**What you have to do:** Which lines in the material below contain the string "contro"? Find each one and copy it in full, matching case exactly.

**Information given:**
*** Block opens ***
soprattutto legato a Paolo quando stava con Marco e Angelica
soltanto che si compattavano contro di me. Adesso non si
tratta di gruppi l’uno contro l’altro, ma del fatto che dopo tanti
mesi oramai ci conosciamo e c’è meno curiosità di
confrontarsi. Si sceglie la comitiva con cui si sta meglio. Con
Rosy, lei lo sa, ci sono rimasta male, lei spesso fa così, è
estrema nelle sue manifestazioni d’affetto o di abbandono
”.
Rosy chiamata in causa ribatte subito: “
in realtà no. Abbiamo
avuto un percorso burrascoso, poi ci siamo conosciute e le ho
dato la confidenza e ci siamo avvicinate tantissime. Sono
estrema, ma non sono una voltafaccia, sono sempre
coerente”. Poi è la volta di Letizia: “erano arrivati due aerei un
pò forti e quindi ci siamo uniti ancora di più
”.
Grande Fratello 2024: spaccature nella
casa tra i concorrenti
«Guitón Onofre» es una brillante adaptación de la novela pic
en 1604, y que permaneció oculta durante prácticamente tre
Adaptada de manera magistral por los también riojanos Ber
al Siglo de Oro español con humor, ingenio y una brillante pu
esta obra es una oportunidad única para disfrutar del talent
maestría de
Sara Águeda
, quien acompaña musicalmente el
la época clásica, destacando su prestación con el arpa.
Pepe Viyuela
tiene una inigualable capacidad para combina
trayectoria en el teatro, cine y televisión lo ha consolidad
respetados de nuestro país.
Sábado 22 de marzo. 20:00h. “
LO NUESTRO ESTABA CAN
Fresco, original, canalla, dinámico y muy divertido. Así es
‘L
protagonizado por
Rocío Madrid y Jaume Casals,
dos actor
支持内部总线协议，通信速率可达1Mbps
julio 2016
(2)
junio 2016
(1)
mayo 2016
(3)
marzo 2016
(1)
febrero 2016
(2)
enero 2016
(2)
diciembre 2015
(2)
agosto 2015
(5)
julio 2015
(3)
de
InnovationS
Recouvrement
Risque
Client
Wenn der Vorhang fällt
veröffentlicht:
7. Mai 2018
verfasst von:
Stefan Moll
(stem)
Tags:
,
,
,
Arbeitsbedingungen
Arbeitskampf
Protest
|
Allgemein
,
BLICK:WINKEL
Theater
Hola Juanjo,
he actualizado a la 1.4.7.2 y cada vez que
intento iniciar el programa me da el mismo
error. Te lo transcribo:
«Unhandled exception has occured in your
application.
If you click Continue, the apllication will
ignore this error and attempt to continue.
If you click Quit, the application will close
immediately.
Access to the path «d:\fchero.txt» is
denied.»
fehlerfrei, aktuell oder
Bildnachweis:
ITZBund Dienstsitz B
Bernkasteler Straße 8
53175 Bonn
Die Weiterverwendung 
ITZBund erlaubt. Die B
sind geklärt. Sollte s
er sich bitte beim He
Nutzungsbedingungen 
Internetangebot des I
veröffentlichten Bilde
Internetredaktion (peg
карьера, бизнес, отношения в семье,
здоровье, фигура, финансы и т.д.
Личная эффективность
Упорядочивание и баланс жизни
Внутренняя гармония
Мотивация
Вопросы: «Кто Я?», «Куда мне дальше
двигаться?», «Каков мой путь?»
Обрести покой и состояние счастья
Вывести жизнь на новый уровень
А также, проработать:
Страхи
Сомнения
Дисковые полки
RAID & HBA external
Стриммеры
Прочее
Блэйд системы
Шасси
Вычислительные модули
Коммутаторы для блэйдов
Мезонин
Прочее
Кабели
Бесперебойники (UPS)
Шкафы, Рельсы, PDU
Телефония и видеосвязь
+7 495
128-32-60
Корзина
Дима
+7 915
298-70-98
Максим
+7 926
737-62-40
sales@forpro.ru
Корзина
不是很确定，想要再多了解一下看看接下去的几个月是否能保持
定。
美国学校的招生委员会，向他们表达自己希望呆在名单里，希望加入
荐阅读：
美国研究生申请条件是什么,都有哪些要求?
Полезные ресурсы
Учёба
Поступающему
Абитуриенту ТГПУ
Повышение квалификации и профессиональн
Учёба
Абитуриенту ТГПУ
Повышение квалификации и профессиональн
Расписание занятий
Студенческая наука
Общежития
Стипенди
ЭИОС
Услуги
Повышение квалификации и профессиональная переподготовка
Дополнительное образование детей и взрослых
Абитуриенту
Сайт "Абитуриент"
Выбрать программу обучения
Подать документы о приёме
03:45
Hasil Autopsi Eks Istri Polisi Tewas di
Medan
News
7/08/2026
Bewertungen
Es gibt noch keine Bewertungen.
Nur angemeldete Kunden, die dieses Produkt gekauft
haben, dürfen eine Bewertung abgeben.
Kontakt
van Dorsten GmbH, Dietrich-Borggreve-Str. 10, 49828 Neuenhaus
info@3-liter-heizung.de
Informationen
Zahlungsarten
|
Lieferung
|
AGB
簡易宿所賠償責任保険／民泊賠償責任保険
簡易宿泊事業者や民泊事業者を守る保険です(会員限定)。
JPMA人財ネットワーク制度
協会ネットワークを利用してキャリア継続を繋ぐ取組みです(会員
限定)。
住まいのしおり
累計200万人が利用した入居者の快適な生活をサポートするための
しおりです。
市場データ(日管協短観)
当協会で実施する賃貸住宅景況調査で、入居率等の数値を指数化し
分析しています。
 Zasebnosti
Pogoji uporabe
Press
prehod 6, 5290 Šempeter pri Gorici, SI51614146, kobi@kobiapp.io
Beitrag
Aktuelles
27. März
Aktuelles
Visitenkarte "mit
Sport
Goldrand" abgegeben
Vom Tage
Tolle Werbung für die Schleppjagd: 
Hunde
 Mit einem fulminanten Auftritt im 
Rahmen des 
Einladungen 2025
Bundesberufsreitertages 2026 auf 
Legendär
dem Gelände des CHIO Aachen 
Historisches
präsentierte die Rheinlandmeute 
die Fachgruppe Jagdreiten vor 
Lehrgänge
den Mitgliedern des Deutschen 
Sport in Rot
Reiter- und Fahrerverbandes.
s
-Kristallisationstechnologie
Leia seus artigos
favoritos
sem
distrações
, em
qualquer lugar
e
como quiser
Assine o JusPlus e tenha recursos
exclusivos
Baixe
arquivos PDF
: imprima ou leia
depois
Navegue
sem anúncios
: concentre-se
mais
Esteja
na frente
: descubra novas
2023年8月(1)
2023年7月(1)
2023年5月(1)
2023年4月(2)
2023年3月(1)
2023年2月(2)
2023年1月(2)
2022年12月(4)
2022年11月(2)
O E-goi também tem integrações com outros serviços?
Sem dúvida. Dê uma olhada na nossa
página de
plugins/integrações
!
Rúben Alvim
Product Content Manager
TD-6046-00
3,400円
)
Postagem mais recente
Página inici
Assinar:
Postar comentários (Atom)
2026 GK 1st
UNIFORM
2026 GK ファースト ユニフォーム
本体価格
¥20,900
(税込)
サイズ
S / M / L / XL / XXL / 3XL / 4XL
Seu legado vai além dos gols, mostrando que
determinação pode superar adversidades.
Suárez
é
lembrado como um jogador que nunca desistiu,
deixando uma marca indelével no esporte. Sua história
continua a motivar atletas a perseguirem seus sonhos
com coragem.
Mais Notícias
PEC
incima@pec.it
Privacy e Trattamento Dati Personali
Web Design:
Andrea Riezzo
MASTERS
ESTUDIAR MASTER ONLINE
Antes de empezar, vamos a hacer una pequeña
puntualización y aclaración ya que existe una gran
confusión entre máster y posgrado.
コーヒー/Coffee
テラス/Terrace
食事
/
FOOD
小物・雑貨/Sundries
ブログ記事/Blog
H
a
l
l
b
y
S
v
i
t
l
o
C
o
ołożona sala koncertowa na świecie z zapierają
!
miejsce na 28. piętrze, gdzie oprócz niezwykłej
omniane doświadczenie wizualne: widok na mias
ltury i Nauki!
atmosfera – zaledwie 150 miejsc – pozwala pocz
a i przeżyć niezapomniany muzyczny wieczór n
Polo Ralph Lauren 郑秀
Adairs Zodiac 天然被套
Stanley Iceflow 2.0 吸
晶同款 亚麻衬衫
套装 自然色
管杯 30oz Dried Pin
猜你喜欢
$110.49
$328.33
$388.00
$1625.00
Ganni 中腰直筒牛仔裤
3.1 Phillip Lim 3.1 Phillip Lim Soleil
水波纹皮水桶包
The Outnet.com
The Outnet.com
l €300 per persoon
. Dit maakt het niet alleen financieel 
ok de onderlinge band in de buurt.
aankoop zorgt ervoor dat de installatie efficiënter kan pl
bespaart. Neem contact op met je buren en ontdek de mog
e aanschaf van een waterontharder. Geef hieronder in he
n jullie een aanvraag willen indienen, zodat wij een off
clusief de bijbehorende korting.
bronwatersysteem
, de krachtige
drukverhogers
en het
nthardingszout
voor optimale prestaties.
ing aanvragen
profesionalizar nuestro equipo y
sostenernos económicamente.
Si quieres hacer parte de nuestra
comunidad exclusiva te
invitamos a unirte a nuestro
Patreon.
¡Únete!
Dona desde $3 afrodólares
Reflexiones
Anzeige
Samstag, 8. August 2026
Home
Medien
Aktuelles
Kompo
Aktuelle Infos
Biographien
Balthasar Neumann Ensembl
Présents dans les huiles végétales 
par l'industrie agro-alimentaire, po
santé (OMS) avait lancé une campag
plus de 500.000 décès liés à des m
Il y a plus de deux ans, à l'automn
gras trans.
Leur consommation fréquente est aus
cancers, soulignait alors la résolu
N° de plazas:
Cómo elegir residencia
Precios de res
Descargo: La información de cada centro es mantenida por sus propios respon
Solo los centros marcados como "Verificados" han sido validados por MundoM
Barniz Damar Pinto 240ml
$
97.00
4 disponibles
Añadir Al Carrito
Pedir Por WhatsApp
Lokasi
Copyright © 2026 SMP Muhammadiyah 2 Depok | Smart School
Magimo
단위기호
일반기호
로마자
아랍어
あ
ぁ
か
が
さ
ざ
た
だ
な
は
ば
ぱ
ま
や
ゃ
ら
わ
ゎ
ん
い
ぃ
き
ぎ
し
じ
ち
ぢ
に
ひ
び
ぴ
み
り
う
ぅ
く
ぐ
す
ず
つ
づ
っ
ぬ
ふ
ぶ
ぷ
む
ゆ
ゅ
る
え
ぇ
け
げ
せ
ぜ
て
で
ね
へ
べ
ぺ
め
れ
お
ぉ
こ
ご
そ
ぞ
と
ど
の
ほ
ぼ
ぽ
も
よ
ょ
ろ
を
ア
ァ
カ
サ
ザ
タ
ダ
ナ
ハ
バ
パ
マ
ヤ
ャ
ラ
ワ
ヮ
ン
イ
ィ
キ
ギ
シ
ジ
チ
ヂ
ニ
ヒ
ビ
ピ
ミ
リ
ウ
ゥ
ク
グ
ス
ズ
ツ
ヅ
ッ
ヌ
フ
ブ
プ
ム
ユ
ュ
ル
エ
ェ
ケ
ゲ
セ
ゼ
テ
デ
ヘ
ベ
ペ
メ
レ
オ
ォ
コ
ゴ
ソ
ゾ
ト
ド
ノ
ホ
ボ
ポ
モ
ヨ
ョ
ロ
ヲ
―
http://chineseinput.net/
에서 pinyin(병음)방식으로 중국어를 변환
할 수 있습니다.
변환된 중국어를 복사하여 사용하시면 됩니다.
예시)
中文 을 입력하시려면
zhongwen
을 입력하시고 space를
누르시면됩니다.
*** Block closes ***
**Completed task:**
soltanto che si compattavano contro di me. Adesso non si
tratta di gruppi l’uno contro l’altro, ma del fatto che dopo tanti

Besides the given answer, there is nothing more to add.